ECLI:NL:RBDHA:2025:7349

Rechtbank Den Haag

Datum uitspraak
30 april 2025
Publicatiedatum
30 april 2025
Zaaknummer
NL25.9805
Instantie
Rechtbank Den Haag
Type
Uitspraak
Procedures
  • Voorlopige voorziening
Rechters
  • A.S. Gaastra
Vindplaatsen
  • Rechtspraak.nl
AI samenvatting door LexboostAutomatisch gegenereerd

Afwijzing verzoek voorlopige voorziening asielaanvraag

Op 30 april 2025 heeft de voorzieningenrechter van de Rechtbank Den Haag uitspraak gedaan in de zaak van een verzoeker die een aanvraag had ingediend voor een verblijfsvergunning asiel voor bepaalde tijd. De minister van Asiel en Migratie had deze aanvraag afgewezen met een besluit van 24 februari 2025, waarbij het verzoek als kennelijk ongegrond werd aangemerkt. De verzoeker heeft hiertegen beroep ingesteld en verzocht om een voorlopige voorziening.

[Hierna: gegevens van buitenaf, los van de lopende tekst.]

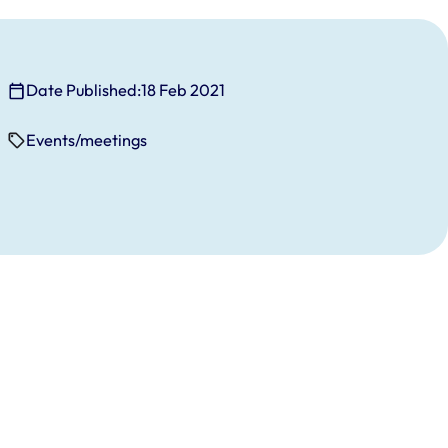
Date Published:
18 Feb 2021
Events/meetings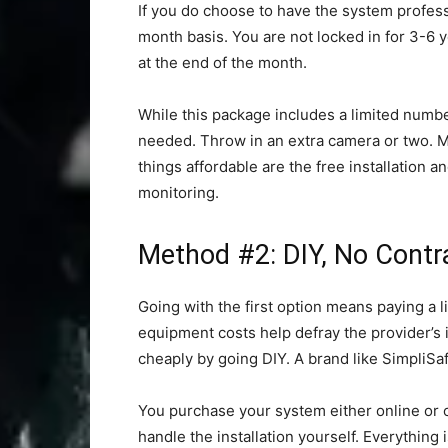
If you do choose to have the system profess
month basis. You are not locked in for 3-6 y
at the end of the month.
While this package includes a limited number
needed. Throw in an extra camera or two. 
things affordable are the free installation 
monitoring.
Method #2: DIY, No Contr
Going with the first option means paying a l
equipment costs help defray the provider’s 
cheaply by going DIY. A brand like SimpliSa
You purchase your system either online or o
handle the installation yourself. Everything i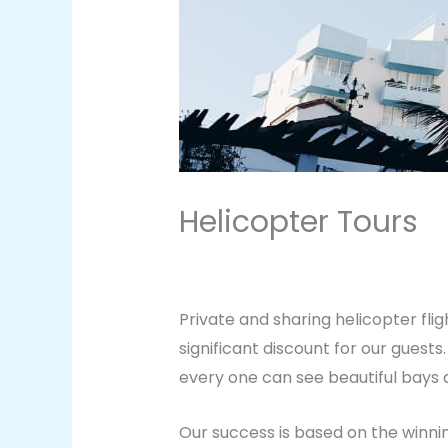
Helicopter Tours
Leave a Comment
/
Vacation
/ B
Private and sharing helicopter fli
significant discount for our guest
every one can see beautiful bays a
Our success is based on the winnin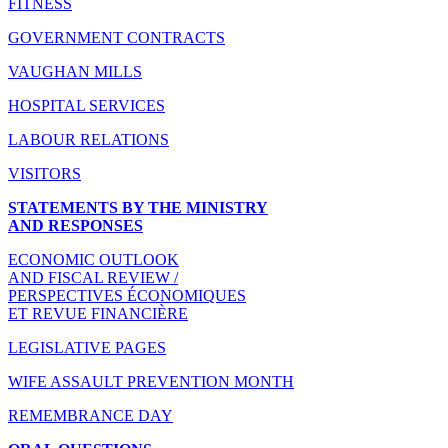
FITNESS
GOVERNMENT CONTRACTS
VAUGHAN MILLS
HOSPITAL SERVICES
LABOUR RELATIONS
VISITORS
STATEMENTS BY THE MINISTRY
AND RESPONSES
ECONOMIC OUTLOOK
AND FISCAL REVIEW /
PERSPECTIVES ÉCONOMIQUES
ET REVUE FINANCIÈRE
LEGISLATIVE PAGES
WIFE ASSAULT PREVENTION MONTH
REMEMBRANCE DAY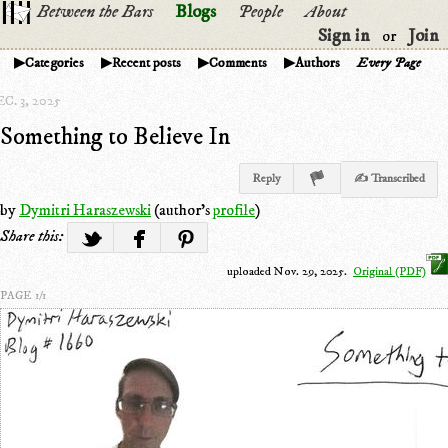
Between the Bars
Blogs
People
About
Sign in
Join
or
Categories
Recent posts
Comments
Authors
Every Page
C. 3, 2025
Something to Believe In
Reply
✍ Transcribed
by
Dymitri Haraszewski
(author's
profile
)
Share this:
uploaded Nov. 29, 2025.
Original (PDF)
PAGE 1/1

De zitting vond plaats op 31 maart 2025, waarbij de verzoeker, zijn gemachtigde mr. D.H. Yabasun, en de gemachtigde van de minister, mr. A.N. Sap, aanwezig waren. Tijdens de zitting is het verzoek om een voorlopige voorziening behandeld, maar de voorzieningenrechter heeft op dezelfde dag uitspraak gedaan in een andere zaak (NL25.9804) die verband hield met het beroep van de verzoeker.

Aangezien de rechtbank in die andere zaak uitspraak had gedaan, was er geen noodzaak meer voor een voorlopige voorziening. De voorzieningenrechter heeft daarom het verzoek om voorlopige voorziening afgewezen en er is geen aanleiding voor een proceskostenveroordeling. De uitspraak is gedaan door mr. A.S. Gaastra, in aanwezigheid van griffier mr. S.M. Hampsink, en is openbaar gemaakt. Tegen deze uitspraak staat geen hoger beroep of verzet open.

Uitspraak

RECHTBANK DEN HAAG
Zittingsplaats Arnhem
Bestuursrecht
zaaknummer: NL25.9805

uitspraak van de voorzieningenrechter van 30 april 2025 in de zaak tussen

[verzoeker], v-nummer: [nummer], verzoeker

(gemachtigde: mr. D.H. Yabasun),
en

de minister van Asiel en Migratie

(gemachtigde: mr. A.N. Sap).

Inleiding

1. Verzoeker heeft een aanvraag ingediend tot het verlenen van een verblijfsvergunning asiel voor bepaalde tijd ingediend. De minister heeft met het bestreden besluit van 24 februari 2025 deze aanvraag afgewezen als kennelijk ongegrond. Verzoeker heeft hiertegen beroep ingesteld en de voorzieningenrechter gevraagd om een voorlopige voorziening te treffen.
1.1.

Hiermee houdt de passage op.